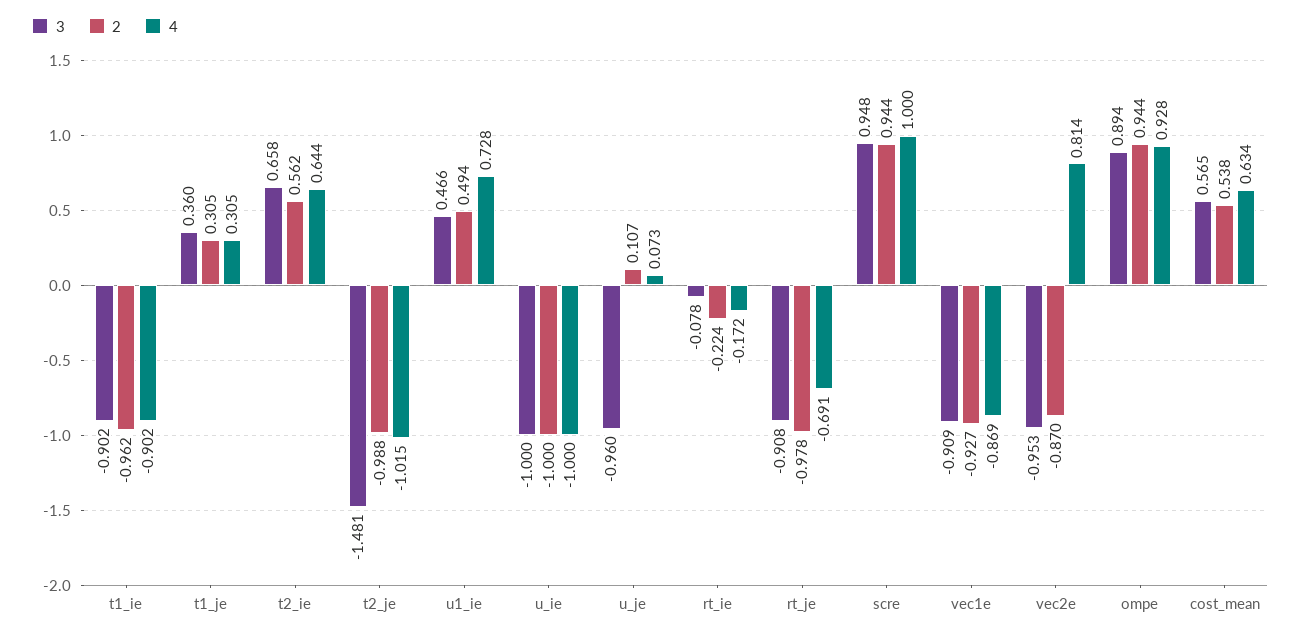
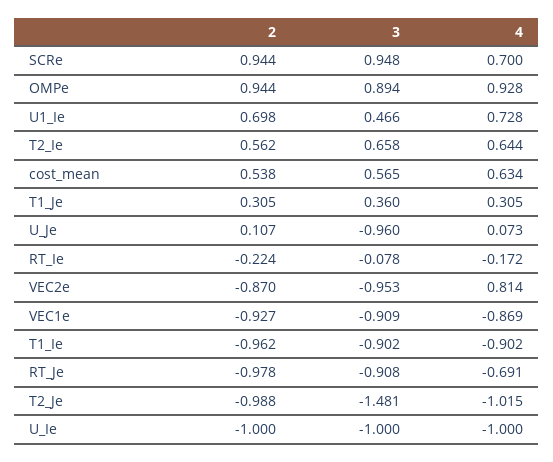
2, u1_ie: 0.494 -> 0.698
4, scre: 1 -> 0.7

================

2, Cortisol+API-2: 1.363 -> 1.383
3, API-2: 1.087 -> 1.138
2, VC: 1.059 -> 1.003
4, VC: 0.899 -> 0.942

================

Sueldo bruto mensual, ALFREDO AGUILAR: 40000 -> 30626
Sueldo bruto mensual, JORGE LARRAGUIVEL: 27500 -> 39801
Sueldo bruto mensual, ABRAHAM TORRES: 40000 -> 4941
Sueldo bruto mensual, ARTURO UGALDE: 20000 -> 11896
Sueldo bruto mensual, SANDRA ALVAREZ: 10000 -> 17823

================

As the answer, set down only the lines from the data above between the one holding "Sueldo bruto mensual, ALFREDO" and the one holding "Sueldo bruto mensual, SANDRA", inclusive, exactly as they read.

Sueldo bruto mensual, ALFREDO AGUILAR: 40000 -> 30626
Sueldo bruto mensual, JORGE LARRAGUIVEL: 27500 -> 39801
Sueldo bruto mensual, ABRAHAM TORRES: 40000 -> 4941
Sueldo bruto mensual, ARTURO UGALDE: 20000 -> 11896
Sueldo bruto mensual, SANDRA ALVAREZ: 10000 -> 17823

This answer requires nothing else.